Without seeing statistics of the big tables (specifically are they being effectively vacuumed by auto-vacuum), my main suggestion is to limit the amount of history you keep (specifically what goes into the history* tables, as opposed to trend* tables).
Generally speaking Zabbix manages the volume of data collected by turning history (detailed observations) into trends (aggregated observations); the idea is you keep history for a brief period where it might be meaningful to see minute by minute exact data, but for longer term studies aggregated data is adequate. Moreover, it means that the history tables (which are busily having data added) are also smaller, and the trend tables can be larger but with less write activity.
It sounds like you are doing the opposite, keeping no trend data, but all history? Is there a reason, or accident?
Aside, which becomes relevant in a moment: Partitioning is a tool, it will not solve your immediate problem, but working on very large datasets like this it will become your friend. That said, partitioning (mostly) requires discipline in history and trend retention, you have to keep all items a similar length of time so you can just drop their associated partition as it ages off. Back to the main answer...
What I do is look at different items and decide how I use them, and keep history only as long as I really need, and keep trend only as long as well, if at all. For example, I have quite a few sanity checks, that alert if something goes wonky, but generally are items returning 0, "OK" or some such. It's rather pointless to keep those more than a few days. This item-specific retention is at odds with partitioning, though, so you decide.
More relevant is what you poll and how often. I dropped our number of items by a factor of maybe 10 by aggressively filtering out stuff no one was looking at. One of the biggest is interfaces - some devices that have one physical interface may have 6 or 10 virtual ones; sure (someone will say) they have meaning, but is anyone actually looking at data collected from them? Subinterfaces, loopback interfaces, (some) virtual interfaces, etc. Network admins often think "I'll keep everything just in case", but it is rarely useful - go spelunking into the item data, and see where you have large numbers of interfaces you just will never need to know about. Or worst case, you might have to start monitoring again. Whack them from low level discovery.

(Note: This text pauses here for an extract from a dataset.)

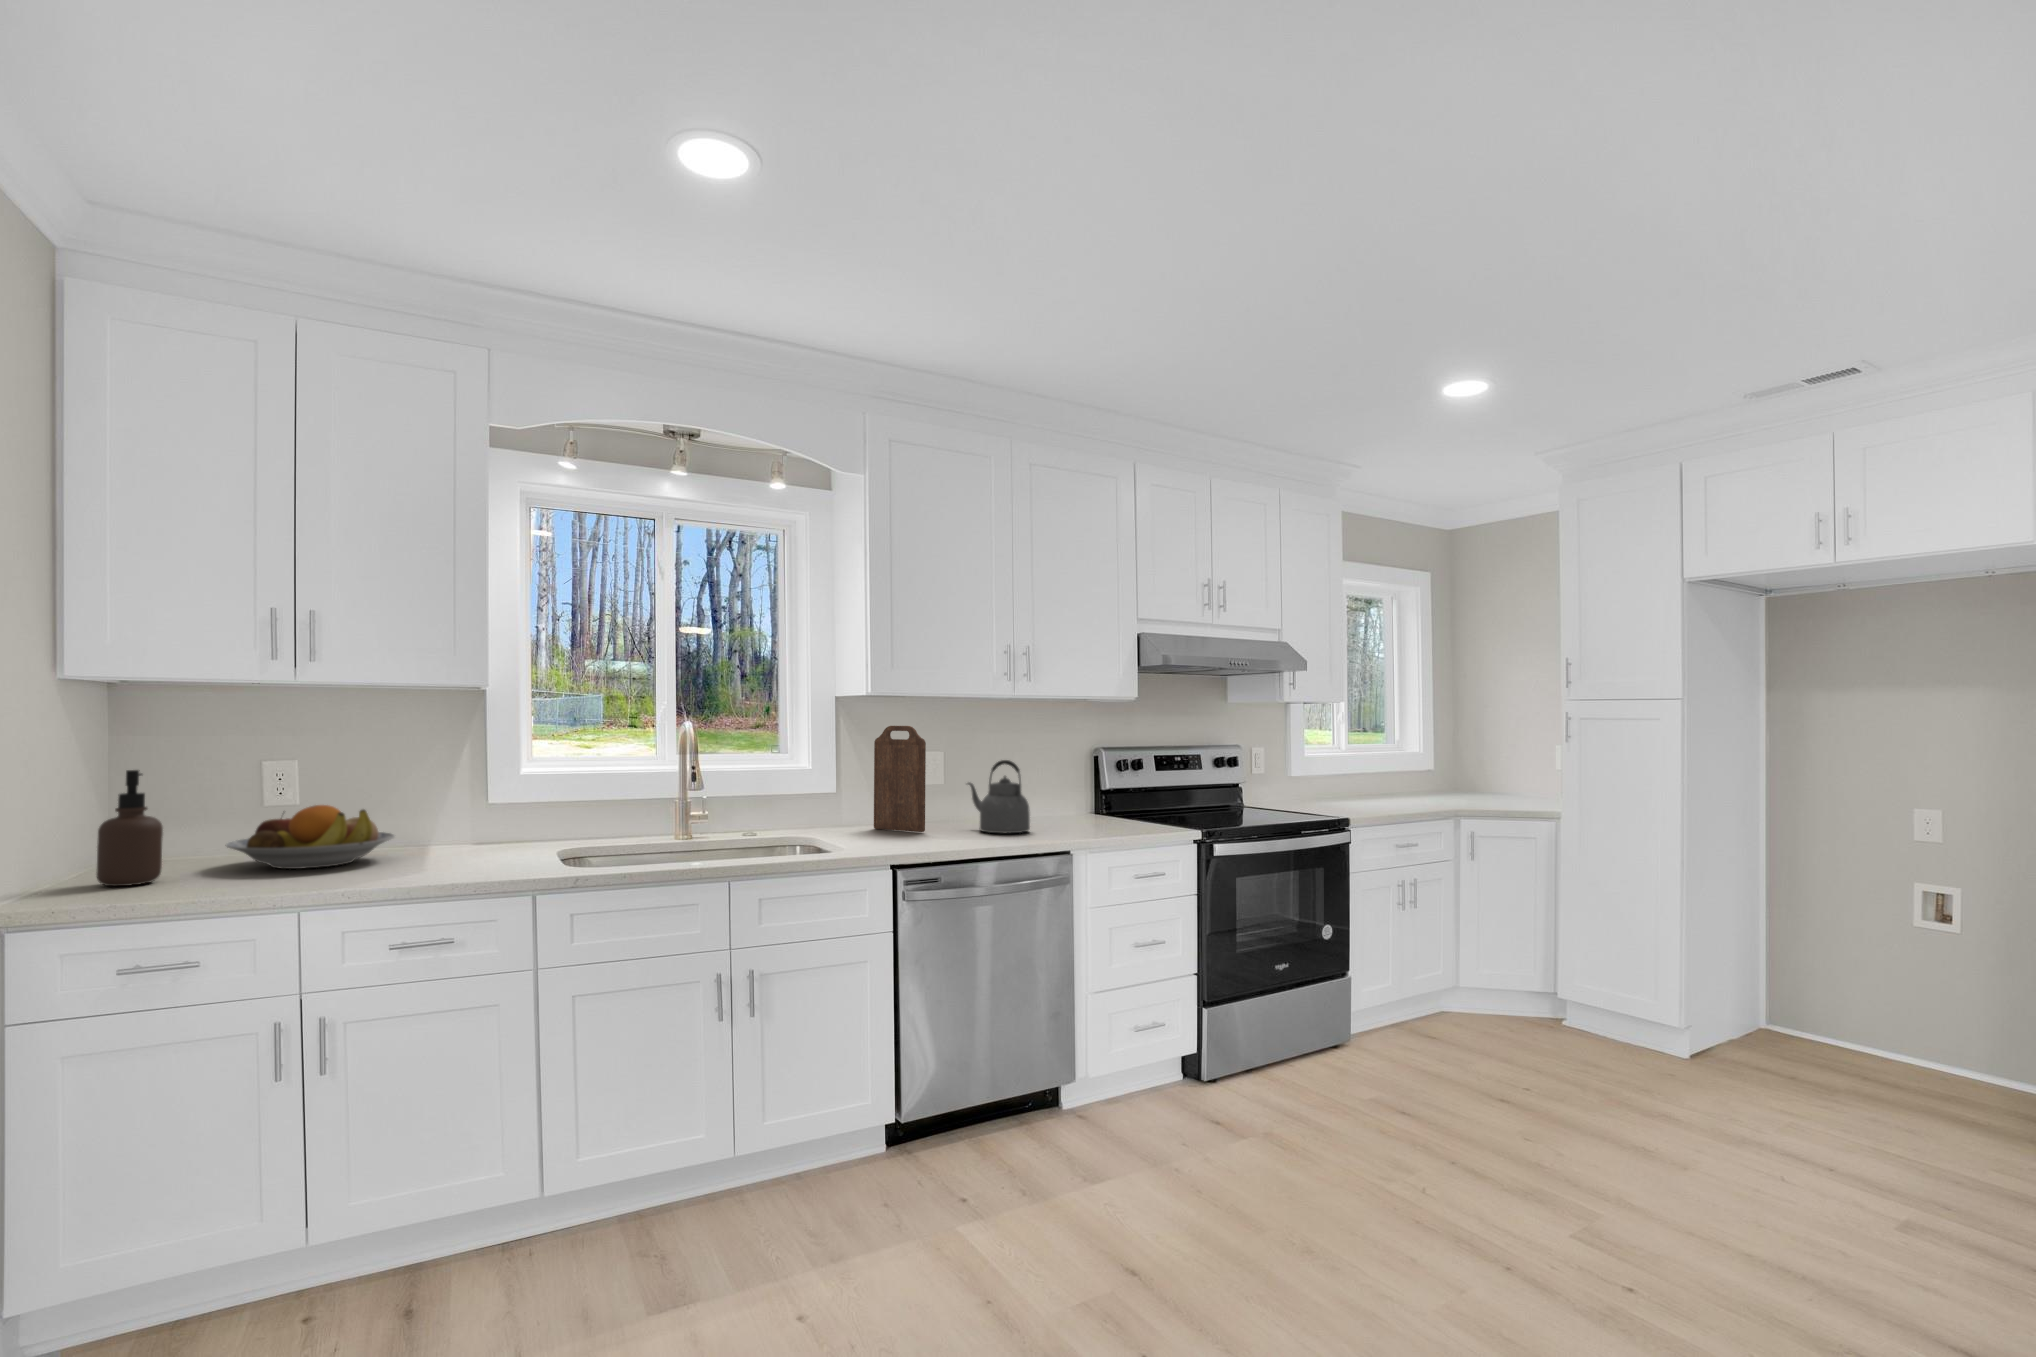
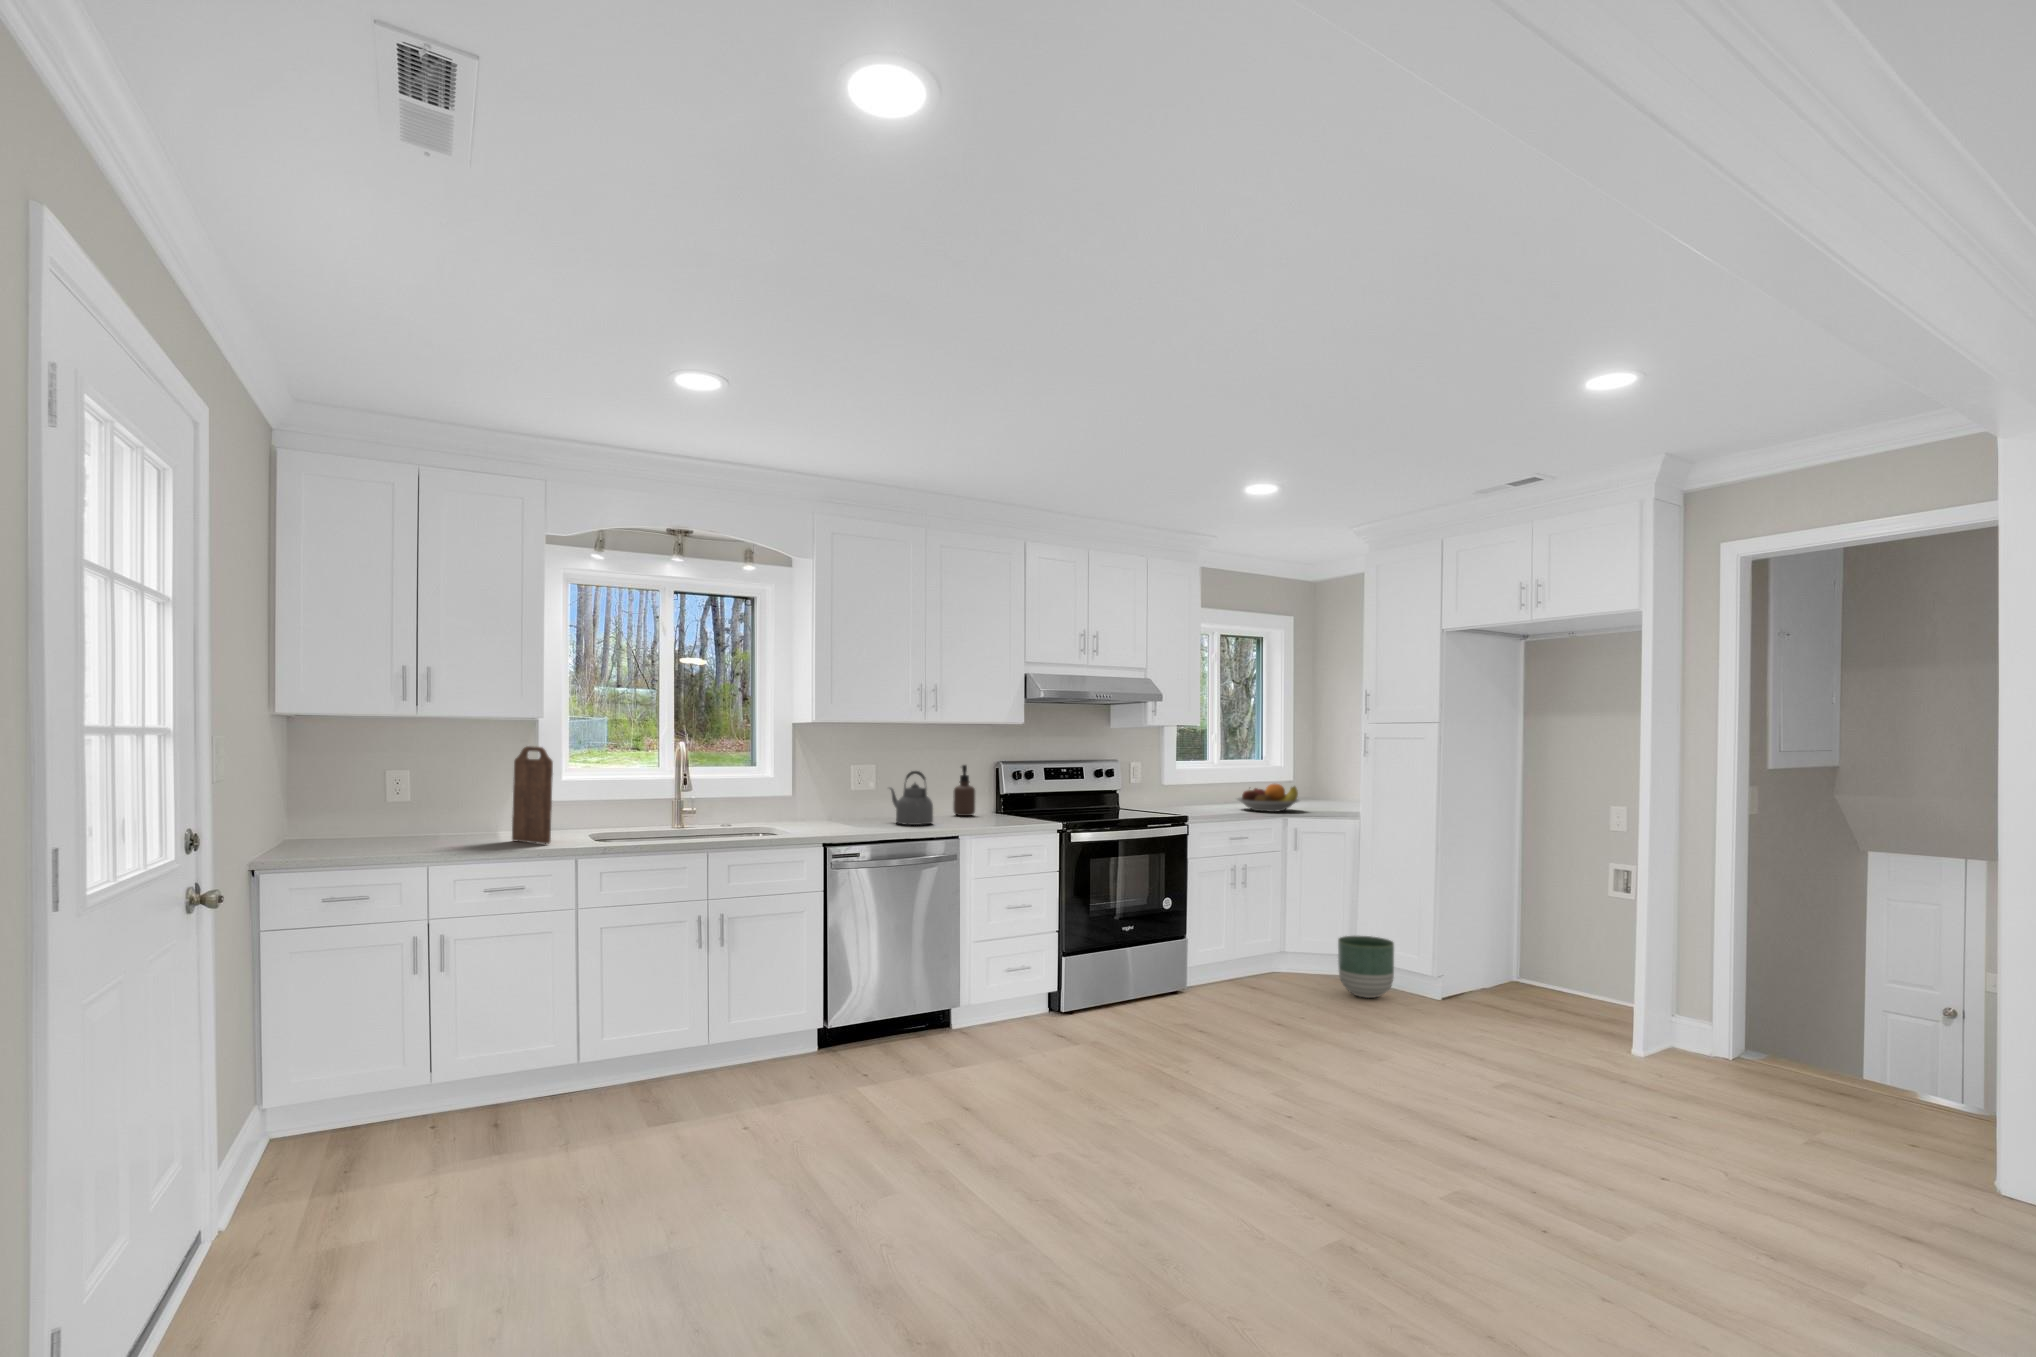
cutting board: present [874,726,926,832] -> present [512,746,553,844]
soap dispenser: present [96,770,163,886] -> present [953,765,975,816]
fruit bowl: present [226,805,395,869] -> present [1237,784,1299,812]
planter: none [1546,972,1627,1056] -> present [1338,936,1394,998]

While you are in there, look at WHAT you are collecting for interfaces. Same idea; people often collect everything SNMP shows because, well, they can. Pretend for a moment you are paying for each data item, and ask yourself if it's worth keeping if you were paying by the item. (In a sense, data storage wise, you are). If you've done monitoring for a few years, ask yourself if you EVER have needed a count of fragment failures (simple example of what sounds like a real and useful item, maybe is to some people). What would you do if you say 5 appear? If it's not actionable, why keep it? If it's the kind of thing you look at reactively, in real time, why keep it from every system historically?
While you are in there, ask why you are polling so fast on some items. Consider packet/byte count issues - sure, it's kind of neat to watch a real-time-like history graph every 60 seconds, but is it actionable? Does it teach you more than one every 180 seconds? Every 300 seconds? You are probably collecting a LOT of such data, very fast - will you use it? I've had network admins say "but I need to react quickly to problems". Then you find them putting in latency and hysteresis so as to avoid false alarms and flapping.
Drop back on what you collect and how often and your history will shrink by a factor of 10 (+/-) without significantly impacting its utility. Then cut back on how long you keep it in detail (vs trends) and it can drop by another factor of 2 or 4.
Long, rambling answer, but basically: if it's not actionable, don't keep it. You can always put it back if you guess wrong.
Finally: Be sure auto-vacuum is working effectively, consider setting housekeeping's delete maximum to 0 (delete all at once) but monitor carefully afterwards for blocking (on a good sized system with adequate memory/process/disk speed this can significantly speed up house keeping, but it also risks blocking if it tries to do TOO much at once).
OK, really finally: If you DO decide to do as suggested and eliminate a lot of items, consider whether you can just start over on the data. Cleaning up hundreds of gigs of data in housekeeping is going to be a huge challenge.